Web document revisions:

↓↓↓

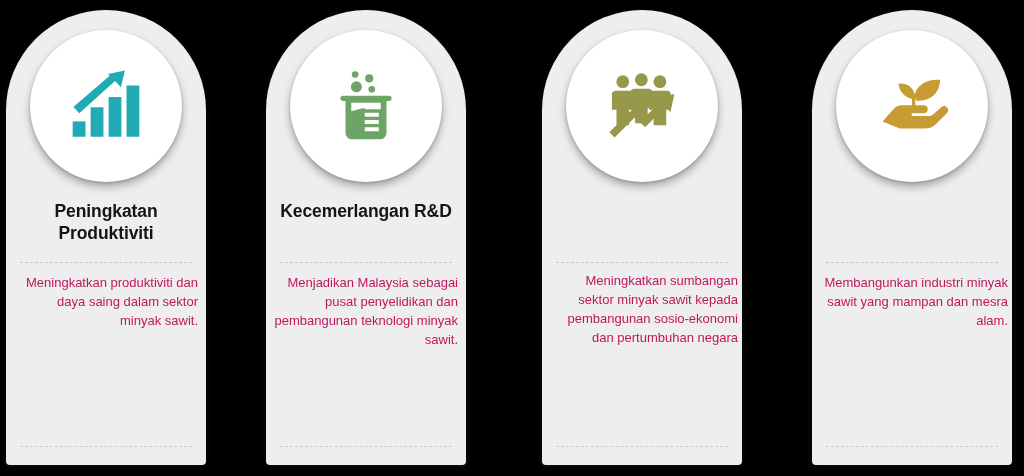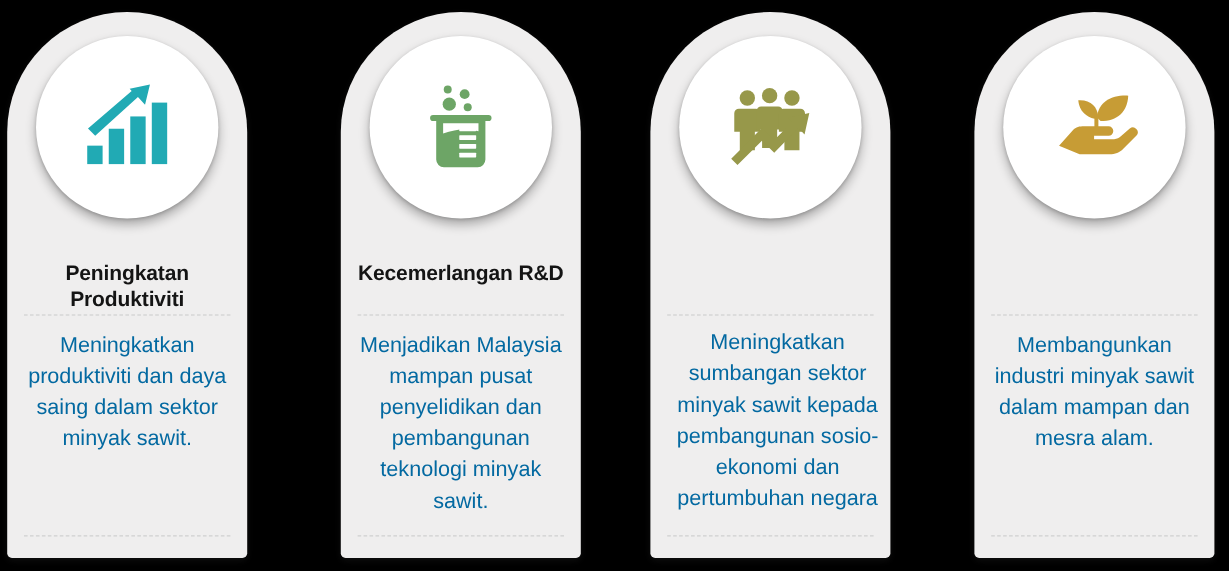--- a/index.html
+++ b/index.html
@@ -66,52 +66,51 @@
     left: 0;
     right: 0;
     text-align: center;
     font-size: 17.5px;
     line-height: 1.28;
     font-weight: bold;
     color: #141414;
     letter-spacing: -0.1px;
     padding: 0 6px;
     box-sizing: border-box;
-    margin-top: 16px;
   }
   .divider {
     position: absolute;
     top: 252px;
     left: 14px;
     right: 14px;
     border-top: 1.5px dashed #c9c9c9;
     height: 0;
   }
   .card-body {
     position: absolute;
     top: 264px;
     left: 8px;
     right: 8px;
-    text-align: center;
-    font-size: 18px;
+    text-align: right;
+    font-size: 13px;
     line-height: 1.45;
-    color: #0369a1;
+    color: #be185d;
   }
   .footer-line {
     position: absolute;
     bottom: 18px;
     left: 14px;
     right: 14px;
     border-top: 1.5px dashed #cfcfcf;
     height: 0;
   }
 
   
   #card-0 { left: 6px; }
-  #card-1 { left: 284px; }
+  #card-1 { left: 266px; }
   #card-2 { left: 542px; }
   #card-3 { left: 812px; }
 
   
   #card-2 .card-body { top: 262px; left: 16px; right: 4px; }
   #card-3 .card-body { left: 4px; right: 4px; }
 </style>
 </head>
 <body>
 
@@ -160,21 +159,21 @@
                 <rect x="31" y="37.2" width="11" height="3.1" rx="0.4"></rect>
                 <rect x="31" y="42.9" width="11" height="3.1" rx="0.4"></rect>
                 <rect x="31" y="48.6" width="11" height="3.1" rx="0.4"></rect>
               </g>
             </svg>
           </span>
         </div>
       </div>
       <div class="card-title">Kecemerlangan R&amp;D</div>
       <div class="divider"></div>
-      <div class="card-body">Menjadikan Malaysia mampan pusat penyelidikan dan pembangunan teknologi minyak sawit.</div>
+      <div class="card-body">Menjadikan Malaysia sebagai pusat penyelidikan dan pembangunan teknologi minyak sawit.</div>
       <div class="footer-line"></div>
     </div>
   </div>
 
   <div class="card" id="card-2">
     <div class="card-inner">
       <div class="circle-wrap">
         <div class="circle">
           <span>
             <svg class="icon-svg" viewBox="0 0 64 64" aria-hidden="true">
@@ -215,18 +214,18 @@
 
                 <path d="M32.0 24.0 h2.6 v10.5 h-2.6 z"></path>
 
                 <path d="M9.0 44.0 L18.0 34.0 c2.0 -2.2 4.4 -2.6 7.2 -2.6 h16.0 a3.1 3.1 0 0 1 0 6.2 h-9.4 v2.2 h13.0 c2.0 0 3.3 -0.8 4.6 -2.0 l5.6 -5.0 a3.2 3.2 0 0 1 4.4 4.6 l-8.6 8.6 c-2.6 2.6 -5.2 3.6 -9.0 3.6 h-19.4 z"></path>
               </g>
             </svg>
           </span>
         </div>
       </div>
       <div class="divider"></div>
-      <div class="card-body">Membangunkan industri minyak sawit dalam mampan dan mesra alam.</div>
+      <div class="card-body">Membangunkan industri minyak sawit yang mampan dan mesra alam.</div>
       <div class="footer-line"></div>
     </div>
   </div>
 
 </div>
 
 </body></html>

↑↑↑

§ Task to complete
Each line above should be written out again exactly, without any image.

§ Answer to this exercise
--- a/index.html
+++ b/index.html
@@ -66,52 +66,51 @@
     left: 0;
     right: 0;
     text-align: center;
     font-size: 17.5px;
     line-height: 1.28;
     font-weight: bold;
     color: #141414;
     letter-spacing: -0.1px;
     padding: 0 6px;
     box-sizing: border-box;
-    margin-top: 16px;
   }
   .divider {
     position: absolute;
     top: 252px;
     left: 14px;
     right: 14px;
     border-top: 1.5px dashed #c9c9c9;
     height: 0;
   }
   .card-body {
     position: absolute;
     top: 264px;
     left: 8px;
     right: 8px;
-    text-align: center;
-    font-size: 18px;
+    text-align: right;
+    font-size: 13px;
     line-height: 1.45;
-    color: #0369a1;
+    color: #be185d;
   }
   .footer-line {
     position: absolute;
     bottom: 18px;
     left: 14px;
     right: 14px;
     border-top: 1.5px dashed #cfcfcf;
     height: 0;
   }
 
   
   #card-0 { left: 6px; }
-  #card-1 { left: 284px; }
+  #card-1 { left: 266px; }
   #card-2 { left: 542px; }
   #card-3 { left: 812px; }
 
   
   #card-2 .card-body { top: 262px; left: 16px; right: 4px; }
   #card-3 .card-body { left: 4px; right: 4px; }
 </style>
 </head>
 <body>
 
@@ -160,21 +159,21 @@
                 <rect x="31" y="37.2" width="11" height="3.1" rx="0.4"></rect>
                 <rect x="31" y="42.9" width="11" height="3.1" rx="0.4"></rect>
                 <rect x="31" y="48.6" width="11" height="3.1" rx="0.4"></rect>
               </g>
             </svg>
           </span>
         </div>
       </div>
       <div class="card-title">Kecemerlangan R&amp;D</div>
       <div class="divider"></div>
-      <div class="card-body">Menjadikan Malaysia mampan pusat penyelidikan dan pembangunan teknologi minyak sawit.</div>
+      <div class="card-body">Menjadikan Malaysia sebagai pusat penyelidikan dan pembangunan teknologi minyak sawit.</div>
       <div class="footer-line"></div>
     </div>
   </div>
 
   <div class="card" id="card-2">
     <div class="card-inner">
       <div class="circle-wrap">
         <div class="circle">
           <span>
             <svg class="icon-svg" viewBox="0 0 64 64" aria-hidden="true">
@@ -215,18 +214,18 @@
 
                 <path d="M32.0 24.0 h2.6 v10.5 h-2.6 z"></path>
 
                 <path d="M9.0 44.0 L18.0 34.0 c2.0 -2.2 4.4 -2.6 7.2 -2.6 h16.0 a3.1 3.1 0 0 1 0 6.2 h-9.4 v2.2 h13.0 c2.0 0 3.3 -0.8 4.6 -2.0 l5.6 -5.0 a3.2 3.2 0 0 1 4.4 4.6 l-8.6 8.6 c-2.6 2.6 -5.2 3.6 -9.0 3.6 h-19.4 z"></path>
               </g>
             </svg>
           </span>
         </div>
       </div>
       <div class="divider"></div>
-      <div class="card-body">Membangunkan industri minyak sawit dalam mampan dan mesra alam.</div>
+      <div class="card-body">Membangunkan industri minyak sawit yang mampan dan mesra alam.</div>
       <div class="footer-line"></div>
     </div>
   </div>
 
 </div>
 
 </body></html>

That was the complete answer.